Mr. Nguyễn Hoàng Dương, Vice Chairman of the State Securities Commission, said the AGM is the clearest arena to demonstrate transparency of information, the quality of explanations by the board, the culture of dialogue with shareholders, and the ability to convey the company’s long-term vision and commitments to sustainable development.
Under the Enterprise Law, AGM documents must be published 21 days in advance. However, Le Trung Hai, Deputy Head of the Public Company Supervisory Division at the State Securities Commission, said that in practice many firms still have shortcomings, including attached documents that are sparse.
With patchy and incomplete information, companies then issue amendments or supplements near the meeting date. Mr. Hai emphasized that companies need to change this attitude, saying that providing materials should ensure enough time for shareholders to study the contents—not merely to meet formal requirements.
In the recent period, many regulations related to corporate governance have been amended. One notable point in the amended Enterprise Law is the addition of the concept of “beneficial owner,” which helps identify the real controlling individuals in ownership structures and increases transparency in governance.
The new rules also require companies to store and update information on beneficial owners to support regulators in overseeing ownership structures and reducing governance risks.

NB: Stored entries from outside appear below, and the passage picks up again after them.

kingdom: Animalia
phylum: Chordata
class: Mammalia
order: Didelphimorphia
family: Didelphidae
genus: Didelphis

In addition, the regulations tighten disclosure of stated capital and emphasize the personal responsibility of the legal representative when actions cause harm to the enterprise.
Another notable requirement is that the board of directors pay dividends according to resolutions passed by the AGM, aimed at protecting shareholders’ legal rights and reducing delays or failures to pay dividends.
Mr. Phan Le Thanh Long, CEO of the Vietnam Institute of Board Members (VIOD), said that in developed markets investors typically assess multiple factors during AGM sessions, including information transparency, the board’s accountability, shareholders’ rights to participate and vote, and the quality of dialogue between the company and investors.
This year, the AGM season is expected to be active from late March to late April, with a number of companies already announcing meetings within this period.
Nguyen Tien Dung, Deputy CEO of the Vietnam Securities Exchange, said that as the capital market moves closer to upgrading, the AGM is no longer only a legal formality. He described it as a “measuring stick” of governance capability and a forum for dialogue between the board and shareholders, where enterprises demonstrate transparency, accountability, and long-term strategic vision.